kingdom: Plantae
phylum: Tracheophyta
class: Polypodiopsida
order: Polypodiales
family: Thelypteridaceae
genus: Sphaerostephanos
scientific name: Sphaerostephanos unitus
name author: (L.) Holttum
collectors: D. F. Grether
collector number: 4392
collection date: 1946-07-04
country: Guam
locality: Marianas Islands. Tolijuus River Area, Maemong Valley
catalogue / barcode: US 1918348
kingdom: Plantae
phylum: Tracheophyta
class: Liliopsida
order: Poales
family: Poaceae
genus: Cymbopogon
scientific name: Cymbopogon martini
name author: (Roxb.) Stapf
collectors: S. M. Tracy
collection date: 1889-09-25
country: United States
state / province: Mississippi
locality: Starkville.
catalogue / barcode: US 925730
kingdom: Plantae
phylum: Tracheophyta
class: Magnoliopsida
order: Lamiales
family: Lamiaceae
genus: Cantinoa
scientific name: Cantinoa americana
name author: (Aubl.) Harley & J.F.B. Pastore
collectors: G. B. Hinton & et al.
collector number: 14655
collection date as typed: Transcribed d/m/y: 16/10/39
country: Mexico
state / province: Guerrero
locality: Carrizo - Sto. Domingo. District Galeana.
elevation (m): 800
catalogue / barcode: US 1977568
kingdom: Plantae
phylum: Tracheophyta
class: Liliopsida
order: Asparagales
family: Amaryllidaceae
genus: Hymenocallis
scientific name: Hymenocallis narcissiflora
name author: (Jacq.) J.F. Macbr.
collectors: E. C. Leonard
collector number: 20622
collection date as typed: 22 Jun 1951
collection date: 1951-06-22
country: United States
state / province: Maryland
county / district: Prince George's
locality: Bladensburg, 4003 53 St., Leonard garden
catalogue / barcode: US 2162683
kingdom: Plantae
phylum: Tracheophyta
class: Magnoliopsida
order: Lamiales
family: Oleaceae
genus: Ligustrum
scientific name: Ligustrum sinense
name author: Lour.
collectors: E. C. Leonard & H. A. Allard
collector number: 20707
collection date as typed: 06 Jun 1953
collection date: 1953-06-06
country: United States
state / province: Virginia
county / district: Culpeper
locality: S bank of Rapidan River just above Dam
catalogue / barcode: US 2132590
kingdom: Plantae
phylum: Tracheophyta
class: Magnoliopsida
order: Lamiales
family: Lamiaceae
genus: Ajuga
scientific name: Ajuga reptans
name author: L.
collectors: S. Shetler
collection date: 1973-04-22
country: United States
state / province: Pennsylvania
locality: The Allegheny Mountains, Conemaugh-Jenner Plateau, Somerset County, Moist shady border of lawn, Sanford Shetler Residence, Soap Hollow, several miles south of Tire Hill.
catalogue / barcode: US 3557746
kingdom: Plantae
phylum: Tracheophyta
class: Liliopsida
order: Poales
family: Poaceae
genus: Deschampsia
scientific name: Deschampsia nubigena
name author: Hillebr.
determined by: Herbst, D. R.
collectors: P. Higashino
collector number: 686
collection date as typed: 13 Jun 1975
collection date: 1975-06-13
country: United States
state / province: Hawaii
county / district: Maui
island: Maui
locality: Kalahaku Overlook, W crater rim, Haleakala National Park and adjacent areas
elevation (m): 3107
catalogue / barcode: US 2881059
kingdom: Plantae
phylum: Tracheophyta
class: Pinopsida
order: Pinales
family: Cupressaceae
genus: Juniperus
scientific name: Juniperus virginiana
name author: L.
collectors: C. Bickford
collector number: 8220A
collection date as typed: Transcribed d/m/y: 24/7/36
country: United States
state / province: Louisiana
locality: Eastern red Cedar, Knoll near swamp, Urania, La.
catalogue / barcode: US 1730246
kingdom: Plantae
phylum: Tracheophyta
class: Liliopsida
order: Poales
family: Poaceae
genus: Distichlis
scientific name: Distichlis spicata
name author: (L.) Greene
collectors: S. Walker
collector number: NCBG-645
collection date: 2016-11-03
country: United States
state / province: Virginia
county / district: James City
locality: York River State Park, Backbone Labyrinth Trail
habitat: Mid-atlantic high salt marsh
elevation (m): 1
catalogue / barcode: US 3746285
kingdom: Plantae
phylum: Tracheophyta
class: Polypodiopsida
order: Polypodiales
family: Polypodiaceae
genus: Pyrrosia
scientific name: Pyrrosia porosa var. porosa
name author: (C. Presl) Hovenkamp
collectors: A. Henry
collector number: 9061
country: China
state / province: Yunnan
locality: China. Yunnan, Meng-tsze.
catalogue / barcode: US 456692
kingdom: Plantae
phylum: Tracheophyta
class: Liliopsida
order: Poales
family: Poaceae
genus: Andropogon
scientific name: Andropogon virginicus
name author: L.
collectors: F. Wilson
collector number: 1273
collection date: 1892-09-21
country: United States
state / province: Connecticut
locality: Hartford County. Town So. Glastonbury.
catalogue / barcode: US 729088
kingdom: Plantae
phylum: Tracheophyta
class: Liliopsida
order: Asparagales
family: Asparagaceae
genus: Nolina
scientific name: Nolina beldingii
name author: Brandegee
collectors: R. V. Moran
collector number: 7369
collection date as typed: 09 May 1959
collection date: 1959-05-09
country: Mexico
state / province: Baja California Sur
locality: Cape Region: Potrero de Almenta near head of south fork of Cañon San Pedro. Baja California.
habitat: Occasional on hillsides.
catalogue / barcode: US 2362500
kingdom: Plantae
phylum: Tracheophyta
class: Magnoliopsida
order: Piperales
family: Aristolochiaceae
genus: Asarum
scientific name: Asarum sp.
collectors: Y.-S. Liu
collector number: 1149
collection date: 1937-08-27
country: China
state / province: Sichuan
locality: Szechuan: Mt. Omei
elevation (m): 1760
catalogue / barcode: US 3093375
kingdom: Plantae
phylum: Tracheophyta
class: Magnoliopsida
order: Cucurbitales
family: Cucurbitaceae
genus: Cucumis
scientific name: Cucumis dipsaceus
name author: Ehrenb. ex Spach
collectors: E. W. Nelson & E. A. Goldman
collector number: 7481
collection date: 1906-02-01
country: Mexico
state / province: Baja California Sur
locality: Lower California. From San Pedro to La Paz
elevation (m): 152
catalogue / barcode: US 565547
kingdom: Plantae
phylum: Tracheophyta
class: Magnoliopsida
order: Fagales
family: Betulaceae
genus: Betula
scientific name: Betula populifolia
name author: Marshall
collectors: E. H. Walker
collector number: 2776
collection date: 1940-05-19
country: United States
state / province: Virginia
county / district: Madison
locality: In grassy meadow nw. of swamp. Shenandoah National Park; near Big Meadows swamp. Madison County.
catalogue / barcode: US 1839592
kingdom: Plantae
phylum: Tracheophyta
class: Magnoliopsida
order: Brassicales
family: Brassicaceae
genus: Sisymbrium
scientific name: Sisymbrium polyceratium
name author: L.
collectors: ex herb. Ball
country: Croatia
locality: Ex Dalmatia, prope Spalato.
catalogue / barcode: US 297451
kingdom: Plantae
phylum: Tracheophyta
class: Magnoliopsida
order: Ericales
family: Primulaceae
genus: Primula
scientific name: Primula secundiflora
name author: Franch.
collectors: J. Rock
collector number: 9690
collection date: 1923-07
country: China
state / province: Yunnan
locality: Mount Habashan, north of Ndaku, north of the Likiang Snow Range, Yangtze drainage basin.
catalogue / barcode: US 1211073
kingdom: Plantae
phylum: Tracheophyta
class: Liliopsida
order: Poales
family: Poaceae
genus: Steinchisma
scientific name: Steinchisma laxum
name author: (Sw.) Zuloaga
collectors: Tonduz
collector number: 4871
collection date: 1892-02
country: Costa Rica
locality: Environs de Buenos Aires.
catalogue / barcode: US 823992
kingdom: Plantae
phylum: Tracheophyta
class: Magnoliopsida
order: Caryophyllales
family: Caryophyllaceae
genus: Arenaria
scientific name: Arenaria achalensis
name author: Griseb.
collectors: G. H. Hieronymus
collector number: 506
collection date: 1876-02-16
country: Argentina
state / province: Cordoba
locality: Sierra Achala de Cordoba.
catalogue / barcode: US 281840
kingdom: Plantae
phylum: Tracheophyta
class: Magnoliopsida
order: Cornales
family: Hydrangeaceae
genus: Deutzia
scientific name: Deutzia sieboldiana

══════════

> [Given task]:
Recast the records above as a Markdown table with the columns Row and Entry, starting at the first line and stopping after the line that contains "elevation (m): 800". Put each line's number in Row and the line itself in Entry, and leave out any blank lines.

> [Written response]:
| Row | Entry |
|---|---|
| 1 | kingdom: Plantae |
| 2 | phylum: Tracheophyta |
| 3 | class: Polypodiopsida |
| 4 | order: Polypodiales |
| 5 | family: Thelypteridaceae |
| 6 | genus: Sphaerostephanos |
| 7 | scientific name: Sphaerostephanos unitus |
| 8 | name author: (L.) Holttum |
| 9 | collectors: D. F. Grether |
| 10 | collector number: 4392 |
| 11 | collection date: 1946-07-04 |
| 12 | country: Guam |
| 13 | locality: Marianas Islands. Tolijuus River Area, Maemong Valley |
| 14 | catalogue / barcode: US 1918348 |
| 15 | kingdom: Plantae |
| 16 | phylum: Tracheophyta |
| 17 | class: Liliopsida |
| 18 | order: Poales |
| 19 | family: Poaceae |
| 20 | genus: Cymbopogon |
| 21 | scientific name: Cymbopogon martini |
| 22 | name author: (Roxb.) Stapf |
| 23 | collectors: S. M. Tracy |
| 24 | collection date: 1889-09-25 |
| 25 | country: United States |
| 26 | state / province: Mississippi |
| 27 | locality: Starkville. |
| 28 | catalogue / barcode: US 925730 |
| 29 | kingdom: Plantae |
| 30 | phylum: Tracheophyta |
| 31 | class: Magnoliopsida |
| 32 | order: Lamiales |
| 33 | family: Lamiaceae |
| 34 | genus: Cantinoa |
| 35 | scientific name: Cantinoa americana |
| 36 | name author: (Aubl.) Harley & J.F.B. Pastore |
| 37 | collectors: G. B. Hinton & et al. |
| 38 | collector number: 14655 |
| 39 | collection date as typed: Transcribed d/m/y: 16/10/39 |
| 40 | country: Mexico |
| 41 | state / province: Guerrero |
| 42 | locality: Carrizo - Sto. Domingo. District Galeana. |
| 43 | elevation (m): 800 |